▼

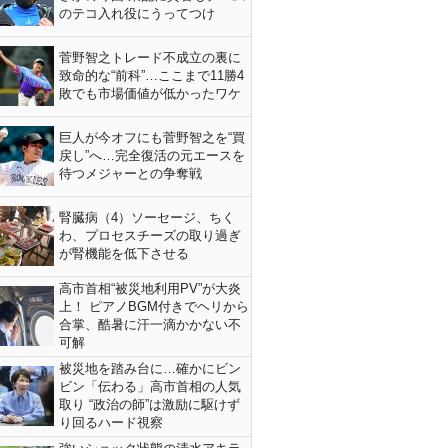
のテコ入れ役にうってつけ
菅野智之トレード不成立の裏に
致命的な“前科”…ここまで11勝4
敗でも市場価値が低かったワケ
巨人が今オフにも菅野智之を“買
戻し”へ…完全復活の元エースを
待つメジャーとの争奪戦
腎臓病（4）ソーセージ、ちく
わ、プロセスチーズの取り過ぎ
が腎機能を低下させる
高市首相“被災地利用PV”が大炎
上！ ピアノBGM付きでヘリから
合掌、酷暑に汗一滴かかない不
可解
被災地を踏み台に…確かにビン
ビン「伝わる」高市首相の人気
取り “政治の師”は激励に駆けず
り回るハード視察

▲

Repeat exactly, and only, the lines of the records above, starting with the line that contains "敗でも市場価値が低かったワケ" and ending with the final line, both included.

■ Answer space
敗でも市場価値が低かったワケ
巨人が今オフにも菅野智之を“買
戻し”へ…完全復活の元エースを
待つメジャーとの争奪戦
腎臓病（4）ソーセージ、ちく
わ、プロセスチーズの取り過ぎ
が腎機能を低下させる
高市首相“被災地利用PV”が大炎
上！ ピアノBGM付きでヘリから
合掌、酷暑に汗一滴かかない不
可解
被災地を踏み台に…確かにビン
ビン「伝わる」高市首相の人気
取り “政治の師”は激励に駆けず
り回るハード視察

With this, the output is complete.